Икуко Савада издала горлом какой-то хриплый звук.

— Я сам договорюсь с врачом. Ты пройдешь в операционную, минуя приемную, ясно? Ну, а потом в палате на втором этаже будешь вести себя как все, посмотришь, кстати, на пылких девушек, у которых порезаны щеки или отхвачен подбородок.

— Да?

— Самое главное — миновать приемную. Приемная в косметической клинике больше всего похожа на ад. Это самое мрачное помещение в больнице. В страхе и унынии по темным углам там сидят молодые люди, испытывая, видимо, то же, что испытывают в зоопарке шимпанзе в холодный день. Я никак не мог разобрать по их лицам: до операции они или после? Какой-то парень завел со мной разговор якобы о своем товарище, тот, мол, что-то натворил и хочет изменить лицо, но сомневается, не будет ли аморальным поступком сделать себе пластическую операцию — не значит ли это поставить под сомнение все: и то, что живешь на свете, именно ты, и то, что сам мир продолжает существовать. Как ты думаешь, что я ответил?

— Ты все время молчал. Ни с кем ты не разговаривал.

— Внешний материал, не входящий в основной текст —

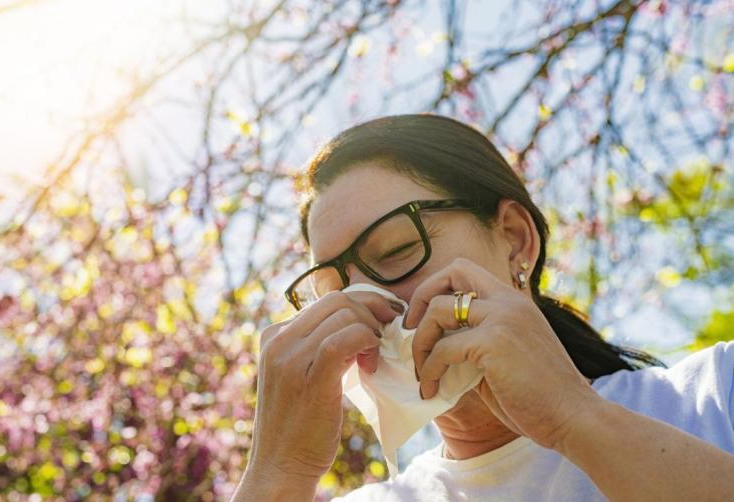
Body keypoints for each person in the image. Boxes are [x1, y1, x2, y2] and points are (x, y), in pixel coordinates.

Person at [231, 114, 734, 501]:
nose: (368, 306)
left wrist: (573, 419)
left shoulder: (715, 394)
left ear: (515, 241)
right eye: (332, 291)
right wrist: (276, 476)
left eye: (396, 251)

— Да, пожалуй, — сказал я разочарованно.

— Сколько будет стоить операция и пребывание в больнице?

— Врач сказал, пять тысяч иен.

Икуко Савада замерла как громом пораженная. Ее потрясла мизерность суммы. Я покраснел и промолчал, боясь, что от стыда голос у меня сорвется.

— Невозможно. Невозможно. О-о-о!

Я смотрел, распаляя себя гневом, неожиданно пришедшим на смену стыду, как Икуко Савада, побледнев, задрожала, мечтая лишь об одном — на месте провалиться. «Невозможно. Невозможно. О-о-о!» Ах, невозможно? Больница полна девушек, готовых на любые страдания ради того, чтобы на два сантиметра удлинить уродливый нос, как мужественно противостоят они несправедливости природы. А ей только потому, что с нее берут не двести тысяч иен, а всего пять, — невозможно. «Невозможно. О-о-о!» Это, как заклинание, переполнило меня ненавистью, но я прекрасно знал, что по-настоящему меня разозлило, по-настоящему привело в смятение совсем не ее бледное лицо. Если говорить честно, я отчаянно стыдился другого: для меня целое состояние то, что для Икуко Савада — жалкая мелочь. Эта ее жалость к себе, потрясенной нищенской суммой, была как ушат холодной воды на весь мой самодовольный героизм спасителя.

— Дай подумать. Дай хоть немножечко подумать, — сказала, точно издала вопль, испуганно-нерешительная, раздавленная Икуко Савада.

Меня потряс ее голос. Я почувствовал себя садистом, бессердечным извергом. И мне захотелось встать и бежать от своей жертвы, от Икуко Савада, куда-нибудь далеко, хоть на Мадагаскар. «И я еще смею обвинять девушку в заносчивости. Я изверг, по сравнению со мной члены троцкистского Общества сражающейся Японии покажутся воплощением человечности!» — подумал я. По рекомендации Ёсио Китада я попал однажды на собрание этого общества. И мне там очень понравилось.

— Думай, пожалуйста. Дело твое, — сказал я, стараясь придать своему голосу металлические нотки.